**EXERCISE REQUIREMENTS:**
In the passage on bourgeois reformism below, what is named as the result of reformism?

___ DOCUMENT EXCERPT ___

Problems cannot be solved by merely dismissing several officials from office. Bourgeois reformism proves futile. The result of reformism — the revolutionary committee — again brings about a new bourgeois dictatorship, which arouses even more violent opposition from the people ...

The people should be made to understand this truth and should make the resolution to act, instead of our making the resolution for them. 'He is not a thorough materialist who ignores the role of the teacher by negative example,' because the Various incidents and changes in the struggle against capital cannot but make people realize — and more in defeat than in victory — that the panaceas so dear to them are completely useless. The defeats also enable them to understand more profoundly the true conditions for the liberation of the working class.' (Engels). Revolutions often take various reformist, unthorough roads. It is only when all panaceas are proved useless that the revolutionary people would resolve to follow the most painful and most destructive, but also the most thorough and revolutionary road. The struggle in the transition period of revolutionary committees will inevitably disillusion the masses about the panacea of bourgeois reformism which they love so much. Chairman Mao says: 'Buddhist idols are set up by the peasants. When the time comes the peasants will throw away these idols with their own hands. There is no need for others to do it too soon.' In the not far distant future the revolutionary people will surely smash to pieces with their own iron hands the newborn red political power which they have secured with their own blood and lives...

___ COLLECTED DATA ___

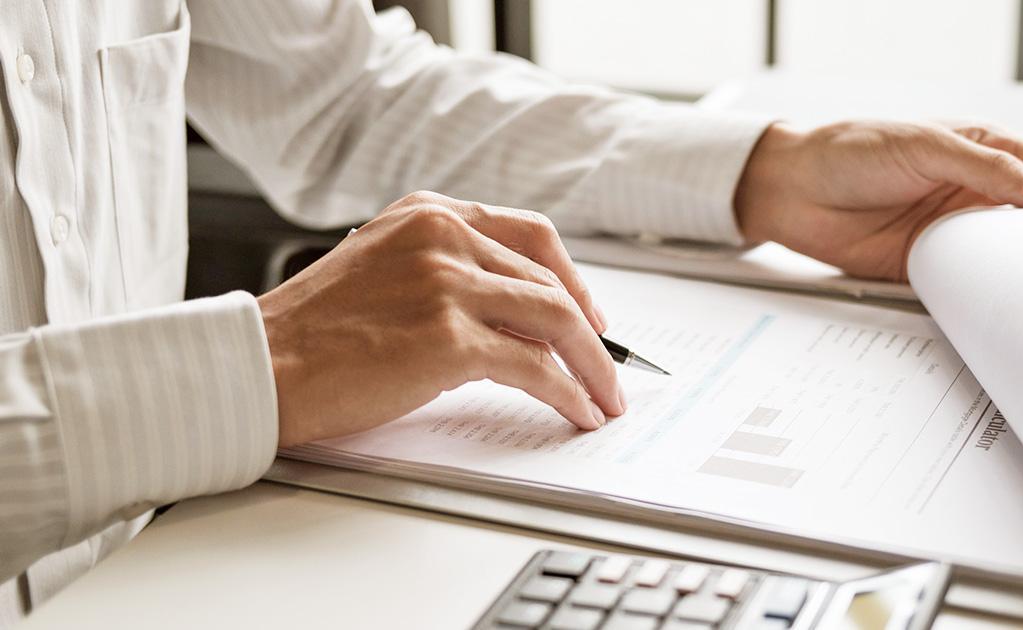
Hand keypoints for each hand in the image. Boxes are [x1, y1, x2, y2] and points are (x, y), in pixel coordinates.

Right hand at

___

**EXPECTED OUTPUT:**
The revolutionary committee.